PROBLEM = What is needed is a faithful transcription of all the data below, pictures excluded.

┏━━

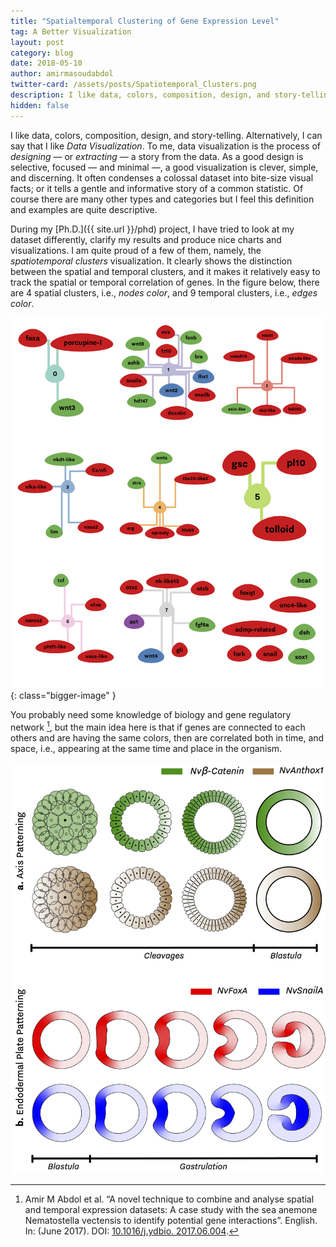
 ```yaml
---
title: "Spatialtemporal Clustering of Gene Expression Level"
tag: A Better Visualization
layout: post
category: blog
date: 2018-05-10
author: amirmasoudabdol
twitter-card: /assets/posts/Spatiotemporal_Clusters.png
description: I like data, colors, composition, design, and story-telling. Alternatively, I can say that I like Data Visualization. To me, data visualization is the process of designing — or extracting — a story from the data. As a good design is selective, focused — and minimal —, a good visualization is clever, simple, and discerning.
hidden: false
---
```


I like data, colors, composition, design, and story-telling. Alternatively, I can say that I like *Data Visualization*. To me, data visualization is the process of *designing* — or *extracting* — a story from the data. As a good design is selective, focused — and minimal —, a good visualization is clever, simple, and discerning. It often condenses a colossal dataset into bite-size visual facts; or it tells a gentle and informative story of a common statistic. Of course there are many other types and categories but I feel this definition and examples are quite descriptive.

During my [Ph.D.]({{ site.url }}/phd) project, I have tried to look at my dataset differently, clarify my results and produce nice charts and visualizations. I am quite proud of a few of them, namely, the *spatiotemporal clusters* visualization. It clearly shows the distinction between the spatial and temporal clusters, and it makes it relatively easy to track the spatial or temporal correlation of genes. In the figure below, there are 4 spatial clusters, i.e., *nodes color*, and 9 temporal clusters, i.e., *edges color*.

![Spatiotemporal Clusters](/assets/posts/Spatiotemporal_Clusters.png){: class="bigger-image" }

You probably need some knowledge of biology and gene regulatory network [^1], but the main idea here is that if genes are connected to each others and are having the same colors, then are correlated both in time, and space, i.e., appearing at the same time and place in the organism.

![](/assets/posts/Nematostella_Patterning.png)

[^1]: Amir M Abdol et al. “A novel technique to combine and analyse spatial and temporal expression datasets: A case study with the sea anemone Nematostella vectensis to identify potential gene interactions”. English. In: (June 2017). DOI: [10.1016/j.ydbio. 2017.06.004](https://www.sciencedirect.com/science/article/pii/S0012160617301008?via%3Dihub).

┗━━

WRITTEN RESPONSE =
 ```yaml
---
title: "Spatialtemporal Clustering of Gene Expression Level"
tag: A Better Visualization
layout: post
category: blog
date: 2018-05-10
author: amirmasoudabdol
twitter-card: /assets/posts/Spatiotemporal_Clusters.png
description: I like data, colors, composition, design, and story-telling. Alternatively, I can say that I like Data Visualization. To me, data visualization is the process of designing — or extracting — a story from the data. As a good design is selective, focused — and minimal —, a good visualization is clever, simple, and discerning.
hidden: false
---
```


I like data, colors, composition, design, and story-telling. Alternatively, I can say that I like *Data Visualization*. To me, data visualization is the process of *designing* — or *extracting* — a story from the data. As a good design is selective, focused — and minimal —, a good visualization is clever, simple, and discerning. It often condenses a colossal dataset into bite-size visual facts; or it tells a gentle and informative story of a common statistic. Of course there are many other types and categories but I feel this definition and examples are quite descriptive.

During my [Ph.D.]({{ site.url }}/phd) project, I have tried to look at my dataset differently, clarify my results and produce nice charts and visualizations. I am quite proud of a few of them, namely, the *spatiotemporal clusters* visualization. It clearly shows the distinction between the spatial and temporal clusters, and it makes it relatively easy to track the spatial or temporal correlation of genes. In the figure below, there are 4 spatial clusters, i.e., *nodes color*, and 9 temporal clusters, i.e., *edges color*.

![Spatiotemporal Clusters](/assets/posts/Spatiotemporal_Clusters.png){: class="bigger-image" }

You probably need some knowledge of biology and gene regulatory network [^1], but the main idea here is that if genes are connected to each others and are having the same colors, then are correlated both in time, and space, i.e., appearing at the same time and place in the organism.

![](/assets/posts/Nematostella_Patterning.png)

[^1]: Amir M Abdol et al. “A novel technique to combine and analyse spatial and temporal expression datasets: A case study with the sea anemone Nematostella vectensis to identify potential gene interactions”. English. In: (June 2017). DOI: [10.1016/j.ydbio. 2017.06.004](https://www.sciencedirect.com/science/article/pii/S0012160617301008?via%3Dihub).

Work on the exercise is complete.